The Helsinki city bike data can be found from HSL open data webpage: https://www.hsl.fi/en/hsl/open-data.

Helsinki city bikes journey data is available from 2016 to 2021 and the data is owned by City Bike Finland. One full season of data can be downloaded from dev.hsl.fi/citybikes/od-trips-[year]/od-trips-[year].zip by selecting the desired year, so for example http://dev.hsl.fi/citybikes/od-trips-2021/od-trips-2021.zip.

The info on the city bike stations (©HSL 2021) can be downloaded from https://public-transport-hslhrt.opendata.arcgis.com/datasets/HSLHRT::helsingin-ja-espoon-kaupunkipyöräasemat-avoin/about.

The data is stored under a separate directory bike_data.

Data cleaning

The data columns are a mixture of Finnish, Swedish and English so we translate all the relevant data to English.

There are also NaNs in essential features (for example station id or date) that we need to remove. There are also some issues with the journey length (distance in meters) and duration (in seconds) that we need to take care of.

The data is not consistent throughout 2016-2021 and some stations ids from journey data cannot be found from stations data table which causes issues when merging trip data with stations data. All in all, we need to remove ~3% of journeys due to bad data quality.

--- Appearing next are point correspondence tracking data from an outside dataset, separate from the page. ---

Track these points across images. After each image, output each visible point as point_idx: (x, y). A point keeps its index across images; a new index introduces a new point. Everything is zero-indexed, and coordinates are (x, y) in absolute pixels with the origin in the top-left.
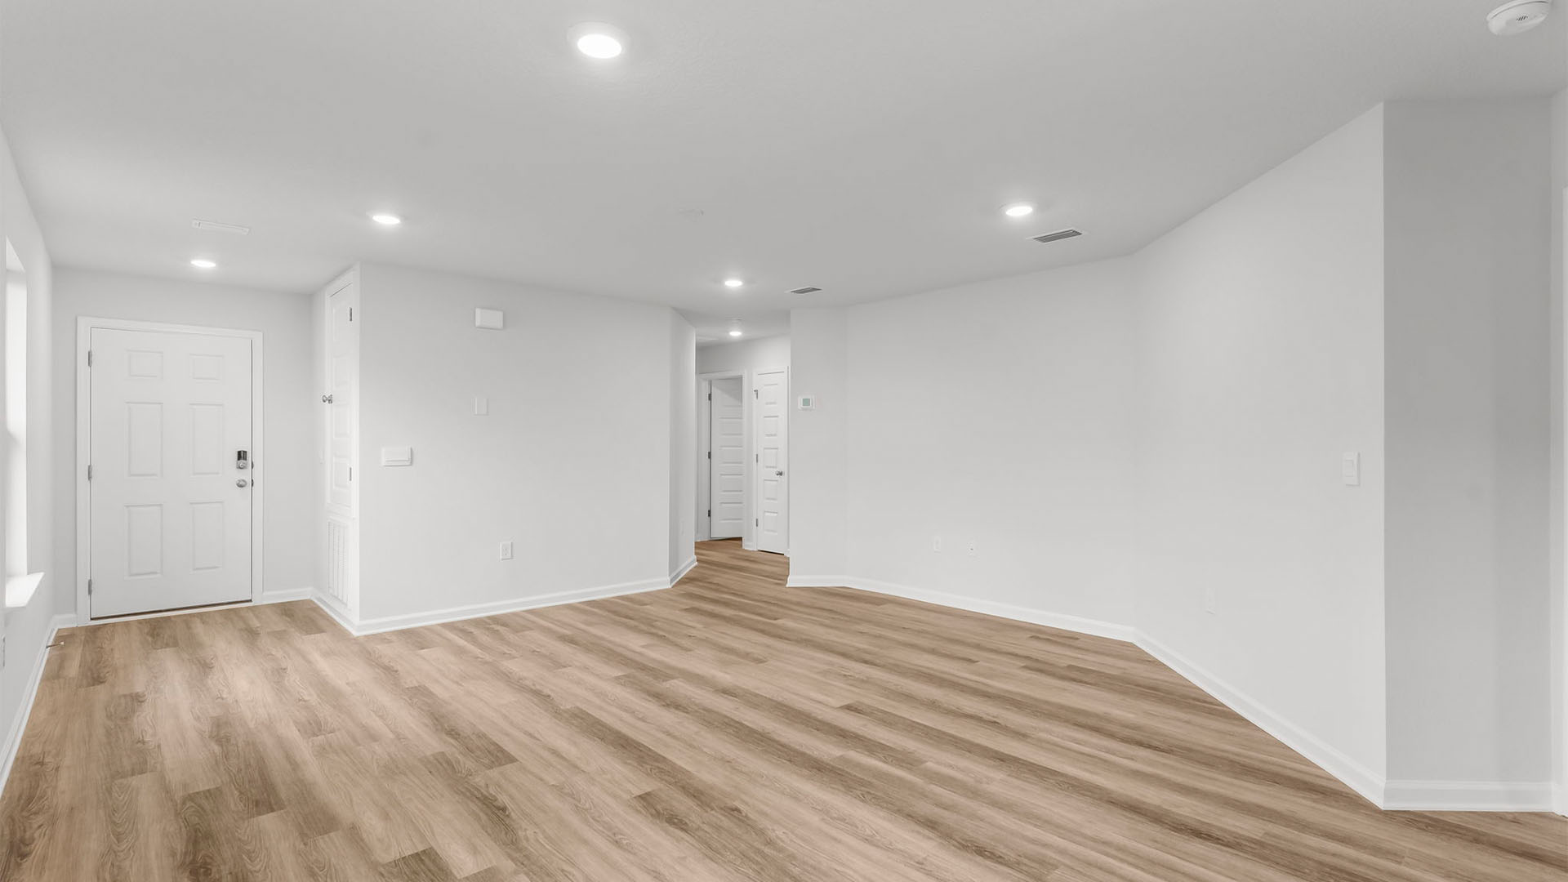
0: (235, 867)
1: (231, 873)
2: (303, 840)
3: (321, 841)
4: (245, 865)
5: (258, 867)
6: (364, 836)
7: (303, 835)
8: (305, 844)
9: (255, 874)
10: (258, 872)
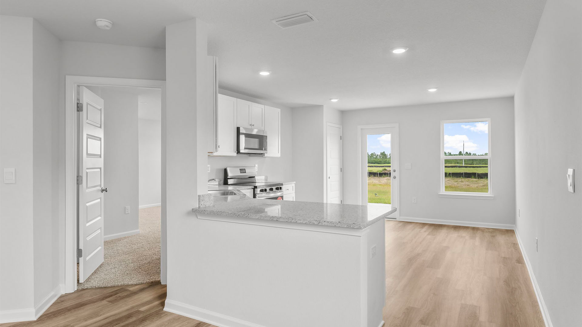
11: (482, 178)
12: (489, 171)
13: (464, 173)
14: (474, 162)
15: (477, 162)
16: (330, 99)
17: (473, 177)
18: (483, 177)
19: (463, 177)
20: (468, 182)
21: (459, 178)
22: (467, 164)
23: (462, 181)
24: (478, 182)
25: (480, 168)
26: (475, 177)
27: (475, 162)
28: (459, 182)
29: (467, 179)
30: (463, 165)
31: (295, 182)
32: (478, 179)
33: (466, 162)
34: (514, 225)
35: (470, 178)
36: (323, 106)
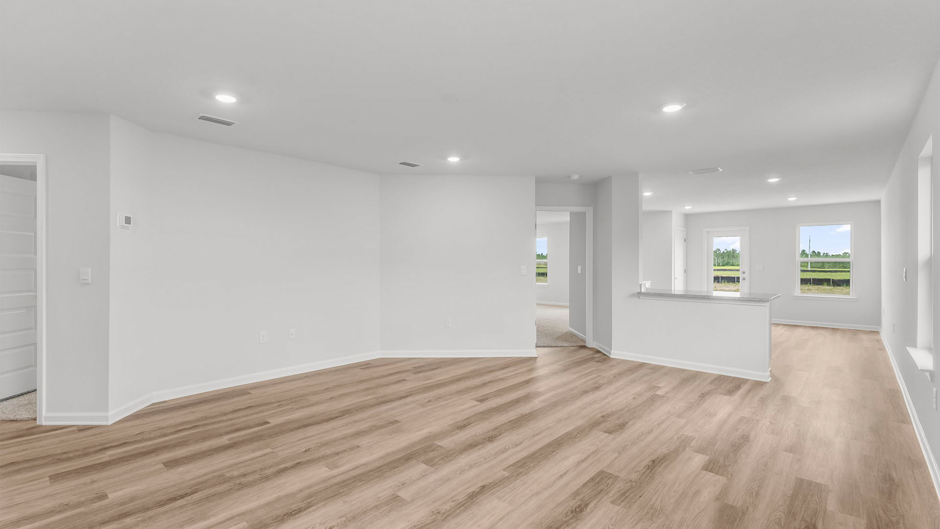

We also add additional features to our data, including features derived from a date (hour, day, month, year, etc.) and hexagon ids with resolution 6 to 9 (corresponding areas with radiuses ~4km to 200m).

Notebooks

In this project we have the following relevant notebooks:

  1. City-bikes-data-cleaning.ipynb: cleaning and merging the data and saving it to one csv file.
  2. City-bikes-data-analysis.ipynb: data analysis of the Helsinki city bike data.
  3. City-bikes-data-analysis-with-folium-maps.ipynb: using folium package to plot interactive maps (time consuming and stiff method to analyse the data.)

Virtual environment

Create virtual environment:
python3 -m venv city-bike-env

Activate a virtual environment:
source city-bike-env/bin/activate

Install required packages:
pip install -r requirements.txt